*** Opening Excerpted text ***

With Washington's foreign policy being questioned, South Korea looking to appease Pyongyang with aid, and China returning as the regime's biggest supporter, it appears to be business as usual in North Korea.
The mood in Pyongyang has been festive this week, with tens of thousands of military personnel marching across the vast Kim Il-Sung Square on Monday, cheered on by similar numbers of loyal party members dressed in the traditional Korean attire kept for just such special occasions.
State Foundation Day is another red-letter day on the North Korean calendar and this year marked the 65th anniversary of the creation of the nation by Kim Il-sung. His grandson, Kim Jong-un, applauded as his military paraded before him and looked pleased at what he saw.
And the youthful leader has good reason to be pleased, say analysts, despite the economic problems that his nation continues to face and the announcement by South Korea and the United States that the two allies are close to completing a three-pronged plan designed to deter North Korea from using its nuclear and missile capabilities to threaten the rest of the world.
"President [Barack] Obama is fluctuating one way and then another on Syria and the diplomatic and military credibility of the US has been damaged, which means that Washington's threats of force against North Korea become weaker day by day," said Yoichi Shimada, a professor of international relations at Japan's Fukui Prefectural University. "At the same time, South Korea is intent on restarting the Kaesong industrial park as a token of its goodwill towards the regime," he said. "This will earn a great deal of money for the North and you can be sure that money will then be used by the regime to build yet more nuclear weapons and missiles."
The expert went on to say that "this action by the South Korean government is tantamount to a violation of United Nations sanctions on the North."
The other key player in the region is China, which supported UN sanctions against Pyongyang after it test-fired a missile in December and carried out its third underground nuclear test in February of this year.
There was widespread optimism that Beijing had finally cracked down on its errant neighbor and was imposing controls that would limit North Korea's ability to acquire nuclear technology and export missile know-how.
Encouragement from China
But analysts now say it is business as usual once again between Beijing and Pyongyang and the North's exports are simply crossing the border into China and beyond while atomic technology - as well as the all-important luxury goods that the elite of the regime require to sustain their lifestyles - flow in the opposite direction.

*** Closing Excerpted text ***
*** Opening Dataset entries ***

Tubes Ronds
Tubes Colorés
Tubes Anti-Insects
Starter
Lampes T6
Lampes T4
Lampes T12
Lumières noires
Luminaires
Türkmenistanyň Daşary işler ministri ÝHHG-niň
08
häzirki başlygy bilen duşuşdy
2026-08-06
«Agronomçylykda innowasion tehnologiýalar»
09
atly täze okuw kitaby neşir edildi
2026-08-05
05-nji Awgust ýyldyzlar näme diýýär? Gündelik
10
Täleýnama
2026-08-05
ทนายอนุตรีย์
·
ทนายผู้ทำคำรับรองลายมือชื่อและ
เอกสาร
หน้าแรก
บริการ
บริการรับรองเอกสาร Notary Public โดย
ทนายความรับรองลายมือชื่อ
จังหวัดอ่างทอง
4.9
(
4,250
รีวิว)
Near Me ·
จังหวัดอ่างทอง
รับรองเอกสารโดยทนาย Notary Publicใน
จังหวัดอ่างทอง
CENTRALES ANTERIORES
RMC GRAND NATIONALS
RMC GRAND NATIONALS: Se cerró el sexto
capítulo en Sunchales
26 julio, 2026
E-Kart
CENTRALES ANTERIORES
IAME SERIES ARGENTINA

*** Closing Dataset entries ***

**Your assignment**: Reproduce the part of the article on North Korea starting with "With Washington's foreign" and going on through "such special occasions.".

**Response box**:
With Washington's foreign policy being questioned, South Korea looking to appease Pyongyang with aid, and China returning as the regime's biggest supporter, it appears to be business as usual in North Korea.
The mood in Pyongyang has been festive this week, with tens of thousands of military personnel marching across the vast Kim Il-Sung Square on Monday, cheered on by similar numbers of loyal party members dressed in the traditional Korean attire kept for just such special occasions.